> [Texte extrait]
★ ★ ★ ★

Richard E. Waugh - 9 avril 2013

Allocution de Richard E. Waugh
Chef de la direction
Banque Scotia

Prononcée à l'occasion de l'Assemblée annuelle des actionnaires de la Banque Scotia à Halifax

Le 9 avril 2013

« J’aime insister sur notre statut de banque multinationale, ce qui signifie que nous sommes appelés à penser sur le plan mondial, mais à agir sur le plan local. Dans chacun de nos marchés, nous nous efforçons de répondre localement aux besoins particuliers des clients, petits et grands. »

Seul le texte prononcé fait foi

 

Merci et bonjour.

La Banque Scotia est profondément enracinée au Canada, mais étant la plus internationale des banques canadiennes, sa présence internationale occupe manifestement une place importante dans son histoire, dans le façonnement de son identité actuelle et dans son avenir.

Cette présence nous apporte d’abord et avant tout équilibre et diversité, deux éléments centraux de notre stratégie.

★ ★ ★ ★

> [Tâches à réaliser]
- A) D'après l'allocution, à quelle occasion Richard E. Waugh a-t-il pris la parole ?
- B) Reprenez mot pour mot le passage de l'allocution qui commence par « Le 9 avril 2013 » et se poursuit jusqu'à « dans son avenir. ».

> [Extraits de la liste]
★ ★ ★ ★

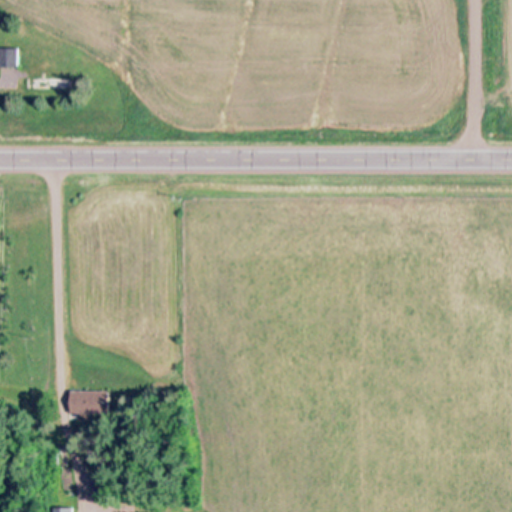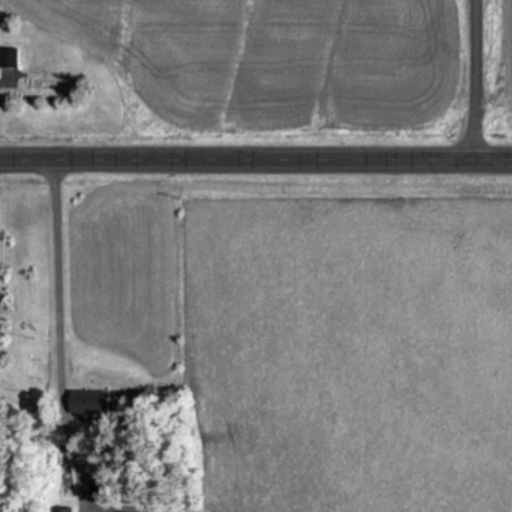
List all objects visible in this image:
building: (11, 57)
building: (11, 59)
road: (256, 164)
building: (95, 402)
building: (94, 404)
building: (67, 509)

★ ★ ★ ★

> [Réponses correctes]
- A) À l'Assemblée annuelle des actionnaires de la Banque Scotia, à Halifax.

- B)
Le 9 avril 2013

« J’aime insister sur notre statut de banque multinationale, ce qui signifie que nous sommes appelés à penser sur le plan mondial, mais à agir sur le plan local. Dans chacun de nos marchés, nous nous efforçons de répondre localement aux besoins particuliers des clients, petits et grands. »

Seul le texte prononcé fait foi

 

Merci et bonjour.

La Banque Scotia est profondément enracinée au Canada, mais étant la plus internationale des banques canadiennes, sa présence internationale occupe manifestement une place importante dans son histoire, dans le façonnement de son identité actuelle et dans son avenir.